Although chondrocytes from monolayer cultures tend to change toward dedifferentiation over the passage, they still present the plastic potential to maintain their phenotype when cultured in a particular environment. The co-culture model showed that the older chondrocytes had potential to redifferentiate when co-cultured with the younger chondrocytes; moreover the dedifferentiated chondrocytes following the serial passage in the monolayer culture were able to redifferentiate showing the chondrogenic phenotype when co-culture with the primary chondrocytes [60]. Redifferentiated potential was also presented in chondroctye progenies from passage expansion in as described in the tissue engineering model. Presumably, the microenvironment including; cell-cell interaction, three-dimensionally culture orientation, progressive matrix deposition and matrix-cell interaction provide an enhancing effect for redifferentiation and formation of hyaline cartilage. The comprehensive illustration of cartilage repair from autologous chondroctye implantation is shown in Figure 2. Chondrocyte cultured in conventional monolayer tend to change toward dedifferentiated over the passages however they still present the plastic potential to maintain their phenotype in tissue engineering model [61,62]. Chondroctye cultured on three-dimension scaffold (tissue engineering) enhances ECM deposition to promote new tissue formation. Moreover, tissue engineering presents another clinical advantages than that conventional cell-based concept including; avoidance of periosteal harvest, increase technical ease, and a more even cell distribution and ECM production control [62]. It would be the alternative options of cell-based cartilage treatment in the future [63,64].
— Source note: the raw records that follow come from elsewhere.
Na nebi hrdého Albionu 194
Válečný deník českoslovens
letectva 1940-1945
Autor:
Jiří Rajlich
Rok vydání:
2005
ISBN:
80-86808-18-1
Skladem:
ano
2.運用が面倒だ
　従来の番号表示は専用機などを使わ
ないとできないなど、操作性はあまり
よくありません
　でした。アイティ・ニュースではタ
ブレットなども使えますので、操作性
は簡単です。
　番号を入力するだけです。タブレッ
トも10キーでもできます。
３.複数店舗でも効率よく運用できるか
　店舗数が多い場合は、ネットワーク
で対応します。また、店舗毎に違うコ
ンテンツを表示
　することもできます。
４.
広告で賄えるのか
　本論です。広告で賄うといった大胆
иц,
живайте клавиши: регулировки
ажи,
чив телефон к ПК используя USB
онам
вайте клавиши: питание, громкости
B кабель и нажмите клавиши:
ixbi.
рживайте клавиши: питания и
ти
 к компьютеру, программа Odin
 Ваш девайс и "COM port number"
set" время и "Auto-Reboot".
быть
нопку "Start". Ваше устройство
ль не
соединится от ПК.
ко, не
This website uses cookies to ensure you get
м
Currently, scientific studies in cartilage technology are searching for a better quality of cartilage repair meanwhile the related-researches involving non-invasive investigation including imaging and biomarkers are developing for assisting in a reliable post-operative follow-up. Those are shaping future treatment strategies. In the mean time, the clinical reports with long term follow-up and good evidence base studies are still required in order to obtain consistent guidelines of treatment. The treatment of cartilage injury is expected to continue to improve.
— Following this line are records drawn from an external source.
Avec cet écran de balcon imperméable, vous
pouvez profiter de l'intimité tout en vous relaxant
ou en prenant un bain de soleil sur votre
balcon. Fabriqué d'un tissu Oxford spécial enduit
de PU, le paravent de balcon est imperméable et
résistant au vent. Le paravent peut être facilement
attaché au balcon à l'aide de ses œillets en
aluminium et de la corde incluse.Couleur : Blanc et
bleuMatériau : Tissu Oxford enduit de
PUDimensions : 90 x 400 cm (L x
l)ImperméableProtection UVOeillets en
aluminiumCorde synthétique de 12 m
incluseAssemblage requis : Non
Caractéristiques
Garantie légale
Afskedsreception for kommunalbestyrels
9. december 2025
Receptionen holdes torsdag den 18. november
The authors would like to express deepest gratitude to Dr. Sompan Padongkiert who is one of the first initiators of cartilage treatment in Thailand and his support of the younger generation of orthopedic surgeons, and Dr. Prachya Kongtawelert who founded the cartilage laboratory and his substantial support of the younger generation of researchers in this field. The researches regarding cartilage are supported by grants from medical research fund, Faculty of Medicine, Chiang-Mai University.